◆ Exercise: The goal here is an exact copy of the entries below, without their pictures.

((

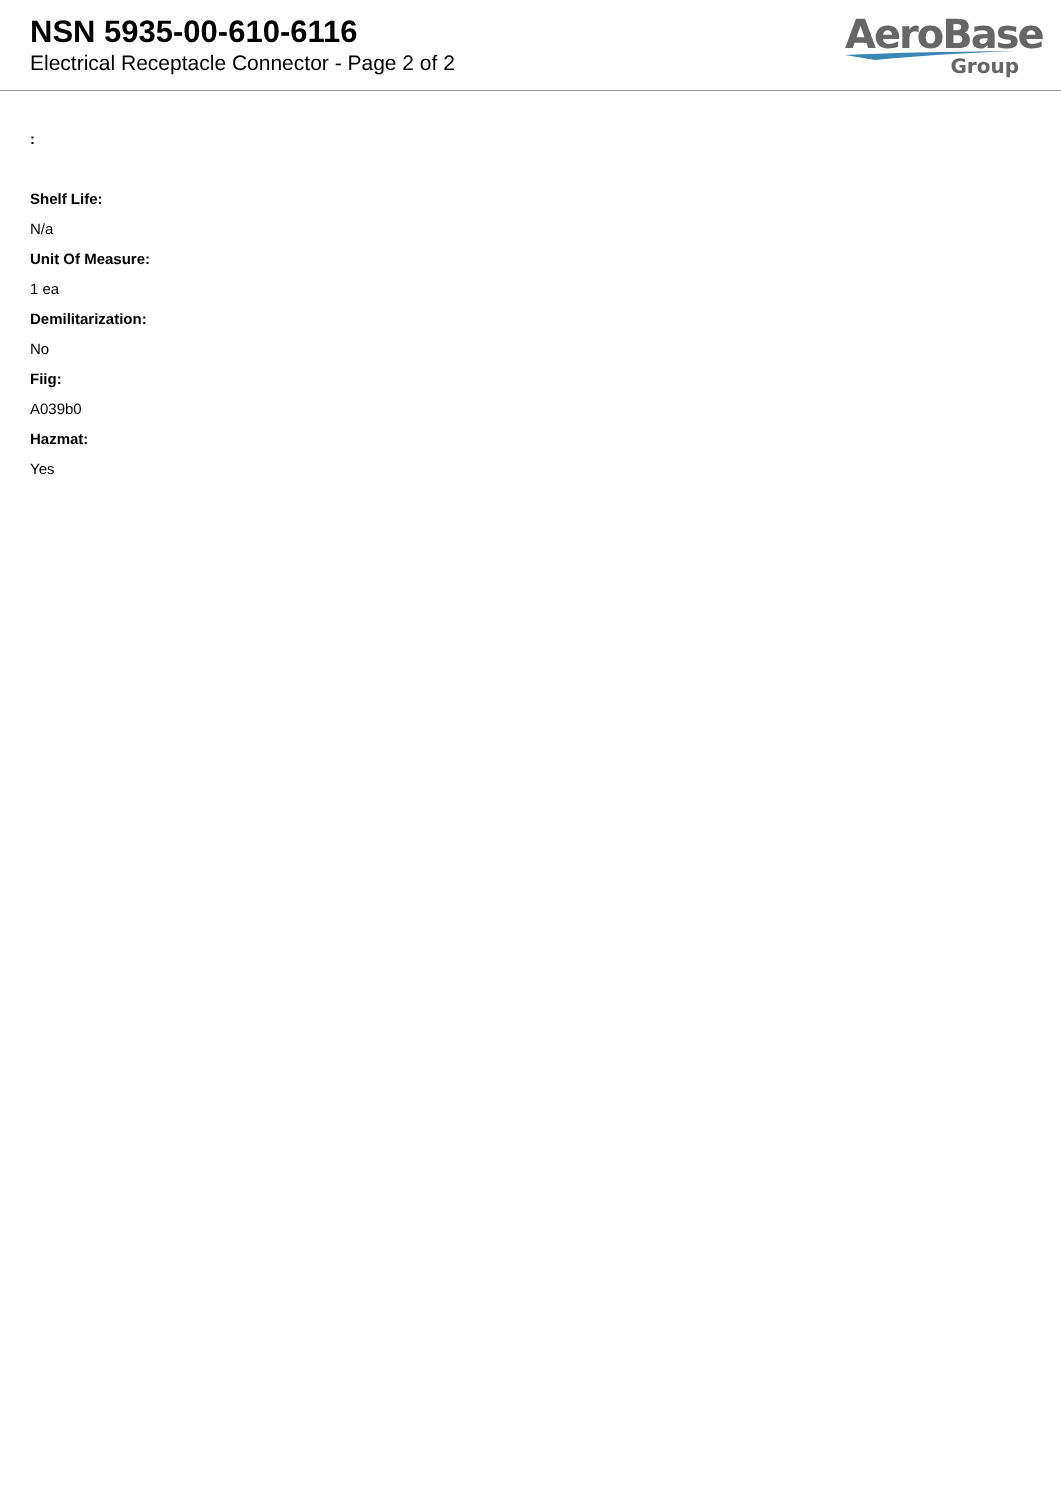NSN 5935-00-610-6116
Electrical Receptacle Connector - Page 2 of 2
AeroBase
Group
:
Shelf Life:
N/a
Unit Of Measure:
1 ea
Demilitarization:
No
Fiig:
A039b0
Hazmat:
Yes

))

◆ Output:
NSN 5935-00-610-6116
Electrical Receptacle Connector - Page 2 of 2
AeroBase
Group
:
Shelf Life:
N/a
Unit Of Measure:
1 ea
Demilitarization:
No
Fiig:
A039b0
Hazmat:
Yes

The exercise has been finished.